| DIRECTIONS FOR THIS TASK |
Go through the listing below and list every line with "Rendered".

**** DATA LISTING ****

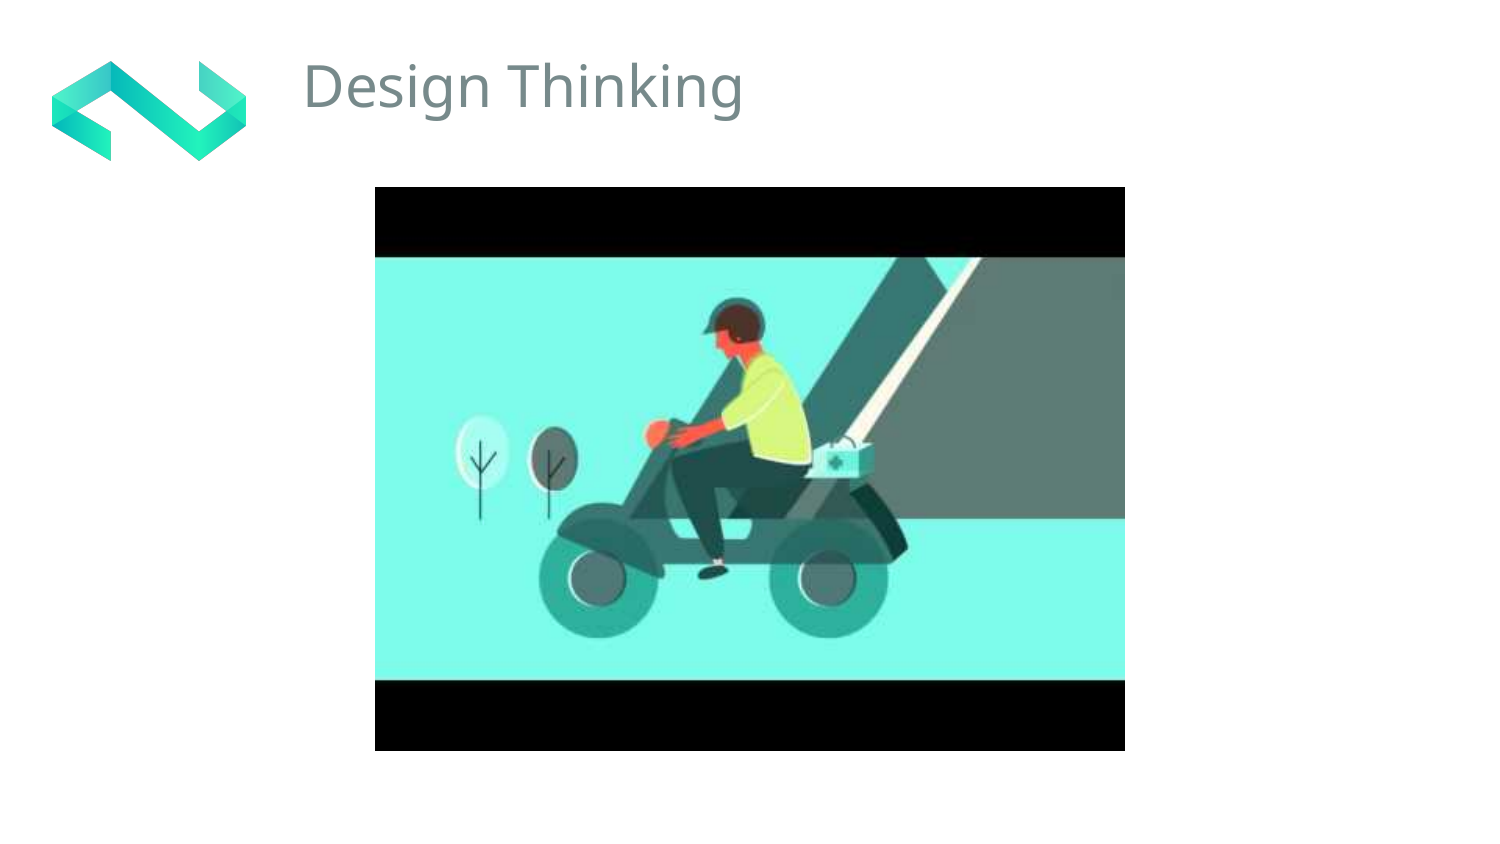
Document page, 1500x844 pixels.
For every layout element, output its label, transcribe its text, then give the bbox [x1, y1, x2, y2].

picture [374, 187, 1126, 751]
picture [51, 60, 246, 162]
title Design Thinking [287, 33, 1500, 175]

****
**** DATA LISTING ****

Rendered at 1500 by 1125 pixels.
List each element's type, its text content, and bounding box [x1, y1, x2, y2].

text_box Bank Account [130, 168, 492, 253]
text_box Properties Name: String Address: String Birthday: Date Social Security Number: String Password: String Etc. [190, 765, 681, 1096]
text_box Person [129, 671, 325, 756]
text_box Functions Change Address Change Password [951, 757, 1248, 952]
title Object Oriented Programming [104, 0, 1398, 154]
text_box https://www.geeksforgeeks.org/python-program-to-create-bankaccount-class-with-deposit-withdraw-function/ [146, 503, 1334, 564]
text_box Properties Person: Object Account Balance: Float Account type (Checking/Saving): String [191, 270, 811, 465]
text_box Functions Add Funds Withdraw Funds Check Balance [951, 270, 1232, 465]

****
**** DATA LISTING ****

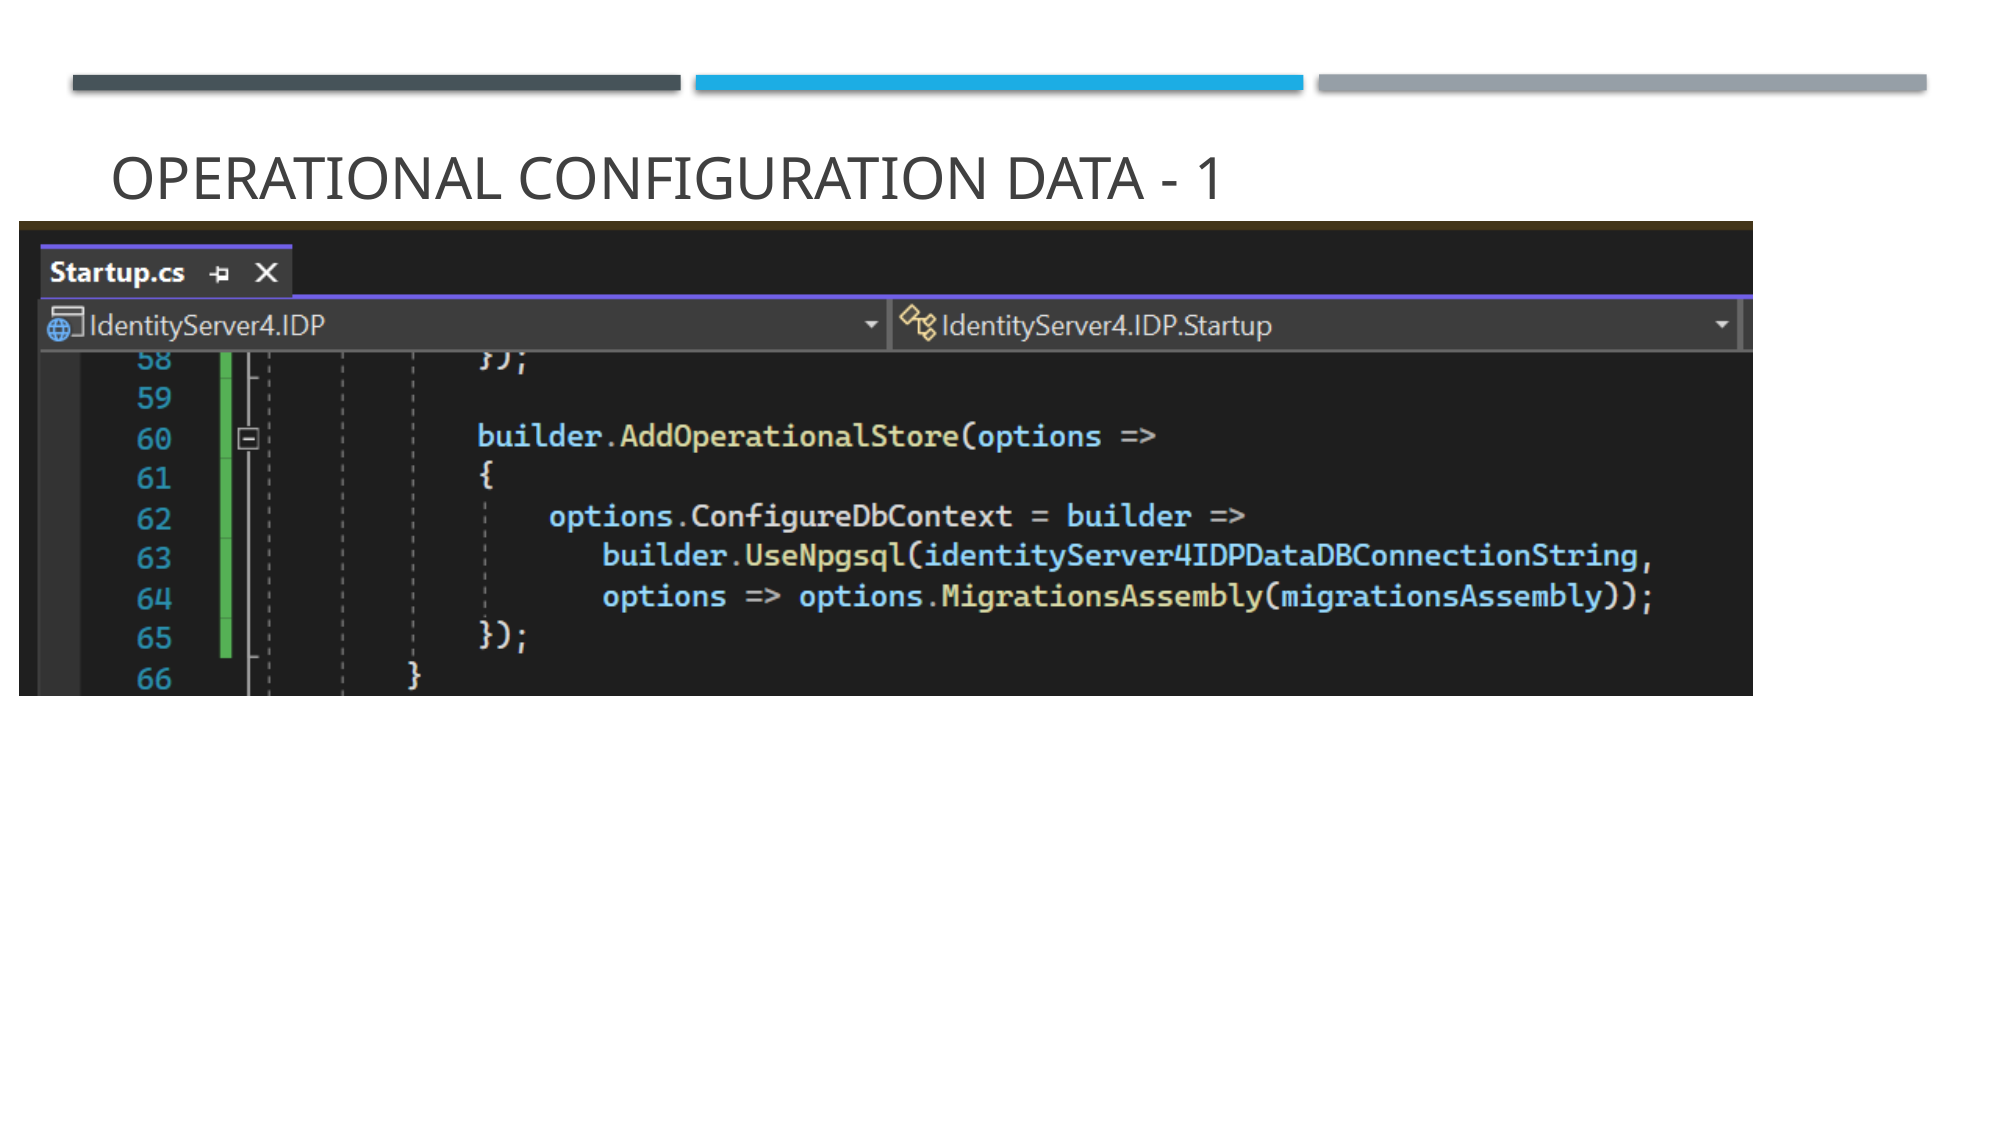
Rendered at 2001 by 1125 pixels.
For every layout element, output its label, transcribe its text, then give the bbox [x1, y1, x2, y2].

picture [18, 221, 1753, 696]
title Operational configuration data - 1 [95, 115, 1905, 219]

****

| YOUR RESPONSE |
Rendered at 1500 by 1125 pixels.
Rendered at 2001 by 1125 pixels.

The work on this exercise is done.